Заманивал Илью сюрпризом, а через минуту ровно меня самого сюрприз настиг. И сколько раз замечал: чего ждешь — этого не случается, а о чем нисколько не мечтал — тебе как снег на голову.
Написавши письмо, собрался домой. В руках уже замок. Осталось только с книгами попрощаться да свет погасить. И вдруг около библиотеки шум. Глянул в окно — машина ветеринарная встала. Подле нее Васька Лихачев. Заднюю дверцу отворяет и начинает выгружать: сперва чемоданы, затем двух девиц. Одной помог спуститься весьма по-джентльменски, другую, ту, которая повыше, даже на руки поднял, подержал ее этак в воздухе, словно взвешивал, и на снег поставил. И всей компанией к библиотеке. Артисты, думаю. Не раз, случалось, ночевали — у меня тепло и ни клопов, ни детского крика. Ну, что ж, думаю, пусть уж, если у них жизнь такая бродячая.
В сенях стук, бряк. Васька, видать, немного под мухой, вваливается с чемоданами и лыжами, лохматый весь, огромный, как питекантроп, и орет:
— Ну, Иван Леонтич, держись! Кончилась твоя холостая жизнь.
Следом заходят девицы. Одна, впереди которая, несколько прихрамывает — ногу как будто отсидела или, может, приморозила. В руках сумочка. Вынимает из нее бумажку, протягивает мне. «Мы к вам на практику. Я Юля Кружеветова, а вот эта — Варя Глазкова». Бумажка меня, понятно, мало интересует, я в нее только одним глазом, а другим — на девиц. Еще не могу в ум взять своей удачи, что ко мне на практику. Только думаю: «Бумажку-то в карман можно, а их-то куда девать?»
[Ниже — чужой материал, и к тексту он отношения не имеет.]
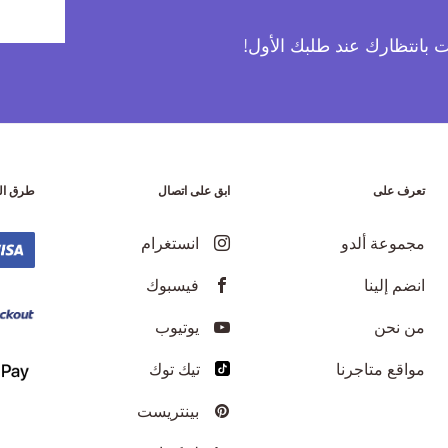
آت بانتظارك عند طلبك الأول!
تعرف على
ابق على اتصال
طرق ال
مجموعة ألدو
انستغرام
انضم إلينا
فيسبوك
من نحن
يوتيوب
مواقع متاجرنا
تيك توك
بينتريست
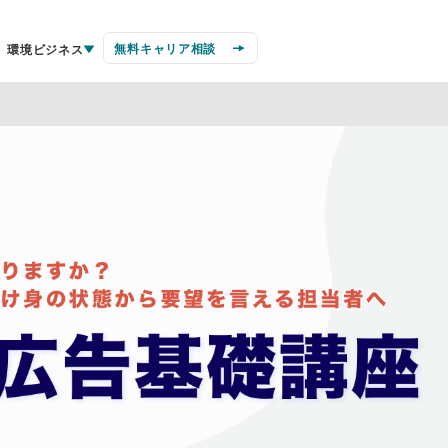
無料キャリア相談
環境ビジネス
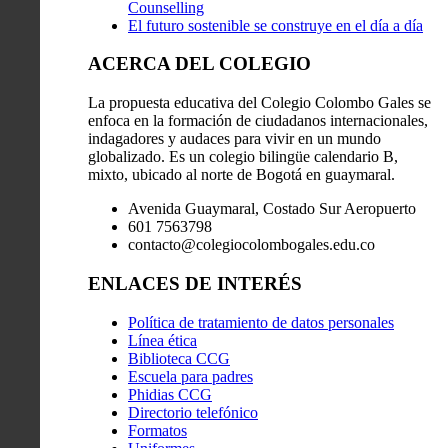
Counselling
El futuro sostenible se construye en el día a día
ACERCA DEL COLEGIO
La propuesta educativa del Colegio Colombo Gales se
enfoca en la formación de ciudadanos internacionales,
indagadores y audaces para vivir en un mundo
globalizado. Es un colegio bilingüe calendario B,
mixto, ubicado al norte de Bogotá en guaymaral.
Avenida Guaymaral, Costado Sur Aeropuerto
601 7563798
contacto@colegiocolombogales.edu.co
ENLACES DE INTERÉS
Política de tratamiento de datos personales
Línea ética
Biblioteca CCG
Escuela para padres
Phidias CCG
Directorio telefónico
Formatos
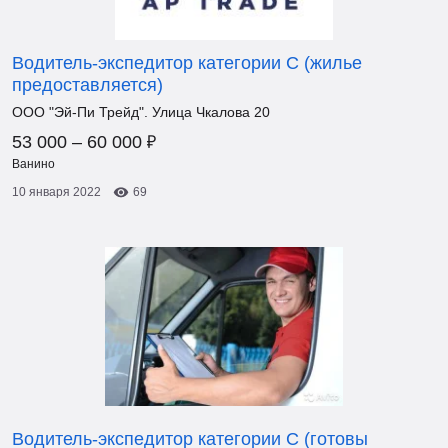
Водитель-экспедитор категории C (жилье
предоставляется)
ООО "Эй-Пи Трейд". Улица Чкалова 20
₽
53 000 – 60 000
Ванино
10 января 2022
69
Водитель-экспедитор категории С (готовы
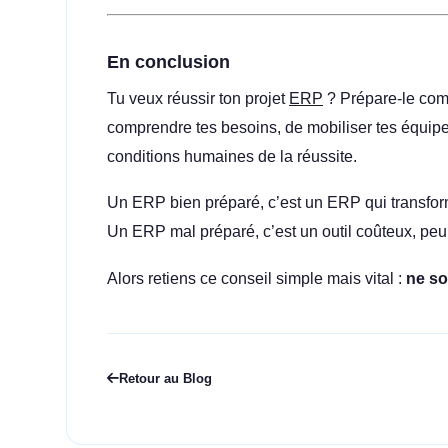
En conclusion
Tu veux réussir ton projet
ERP
? Prépare-le com
comprendre tes besoins, de mobiliser tes équipes
conditions humaines de la réussite.
Un ERP bien préparé, c’est un ERP qui transfor
Un ERP mal préparé, c’est un outil coûteux, pe
Alors retiens ce conseil simple mais vital :
ne so
Retour au Blog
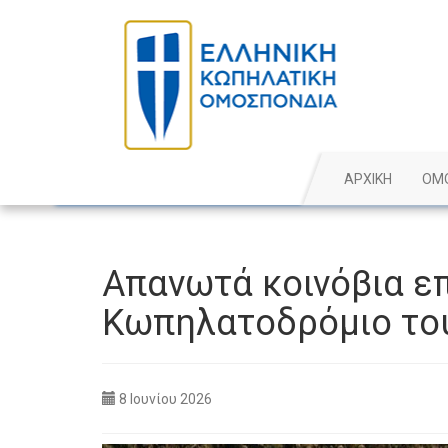
ΑΡΧΙΚΗ
ΟΜ
Απανωτά κοινόβια ε
Κωπηλατοδρόμιο του
8 Ιουνίου 2026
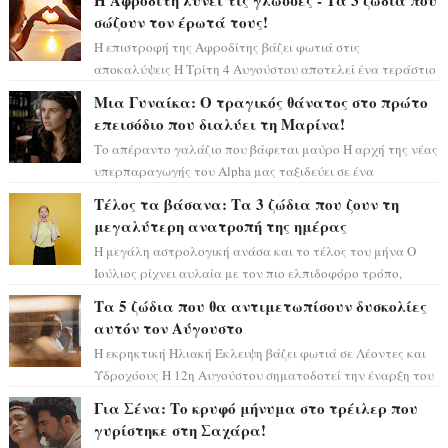
Η Αφροδίτη λύνει τις γλώσσες - Τα 3 ζώδια που
σώζουν τον έρωτά τους!
Η επιστροφή της Αφροδίτης βάζει φωτιά στις
αποκαλύψεις Η Τρίτη 4 Αυγούστου αποτελεί ένα τεράστιο
αστρολογικό ορόσημο, καθώς η Αφροδίτη πρ...
Μια Γυναίκα: Ο τραγικός θάνατος στο πρώτο
επεισόδιο που διαλύει τη Μαρίνα!
Το απέραντο γαλάζιο που βάφεται μαύρο Η αρχή της νέας
υπερπαραγωγής του Alpha μας ταξιδεύει σε ένα
ειδυλλιακό σκηνικό, πλημμυρισμένο από...
Τέλος τα βάσανα: Τα 3 ζώδια που ζουν τη
μεγαλύτερη ανατροπή της ημέρας
Η μεγάλη αστρολογική ανάσα και το τέλος του μήνα Ο
Ιούλιος ρίχνει αυλαία με τον πιο ελπιδοφόρο τρόπο,
καθώς η Σελήνη περνάει στο ζώδιο τω...
Τα 5 ζώδια που θα αντιμετωπίσουν δυσκολίες
αυτόν τον Αύγουστο
Η εκρηκτική Ηλιακή Έκλειψη βάζει φωτιά σε Λέοντες και
Υδροχόους Η 12η Αυγούστου σηματοδοτεί την έναρξη του
αστρολογικού χάους, καθώς η Ηλια...
Για Σένα: Το κρυφό μήνυμα στο τρέιλερ που
γυρίστηκε στη Σαχάρα!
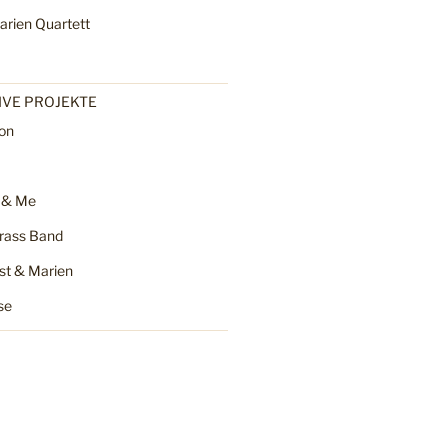
arien Quartett
VE PROJEKTE
on
 & Me
rass Band
st & Marien
se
— Очень, — говорю, — приятно.
Между тем, замечаю, — та, которая прихрамывала, примостилась к печке поближе и тихонько так, вроде кутенка, поскуливает. Чую, дело неладно.
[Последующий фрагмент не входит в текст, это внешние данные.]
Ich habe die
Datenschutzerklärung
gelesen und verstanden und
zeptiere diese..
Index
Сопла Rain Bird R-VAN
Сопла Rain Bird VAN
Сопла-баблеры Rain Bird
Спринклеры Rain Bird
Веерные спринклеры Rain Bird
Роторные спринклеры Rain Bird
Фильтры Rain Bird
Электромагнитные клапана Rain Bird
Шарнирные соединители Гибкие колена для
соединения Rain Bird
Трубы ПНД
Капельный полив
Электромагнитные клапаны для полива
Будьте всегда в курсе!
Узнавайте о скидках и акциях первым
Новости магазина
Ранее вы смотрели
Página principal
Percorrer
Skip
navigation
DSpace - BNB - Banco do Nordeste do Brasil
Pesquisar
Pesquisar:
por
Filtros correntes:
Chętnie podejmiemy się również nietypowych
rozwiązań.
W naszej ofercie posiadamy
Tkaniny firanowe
— Не иначе, — говорю ей, — ты ноги ознобила?
Она мотает головой, не поймешь: ни да, ни нет.
— А ну, — говорю, — от печки долой и первым делом чулки скидай. Лечить будем.
Она ни в какую. Будь она в женском обличии, дело б шутя решалось. А она в брюках.
Тут я строгости набрался, да как прикрикну:
— А ну, Юлька, или как тебя там… Давай без чудес. Марш за перегородку и чтоб через минуту к нам босиком явилась.
Что ей делать? Тону моему командирскому покорилась, повозилась в углу за книгами и является. Глянул я — так и есть: на правой ноге пальцы — как сосульки. Мы ее на диван. У меня был некоторый опыт — одному долговязому немчуре огромные его лапы под Старым Осколом растирал. Он, как бегемот, ревел и по-немецки ругался, однако мне это как с гуся вода, ибо я немецкого не понимаю. Умаялся вконец, но все же его лапы сорок пятого размера от ампутации спас. Так то лапы были, а тут — нечто хрупкое, почти, можно сказать, ювелирное. Неизвестно как и подступиться с нашей мужской неуклюжестью. «Черт возьми, думаю, зачем только природа столь тонкие штуки производит?»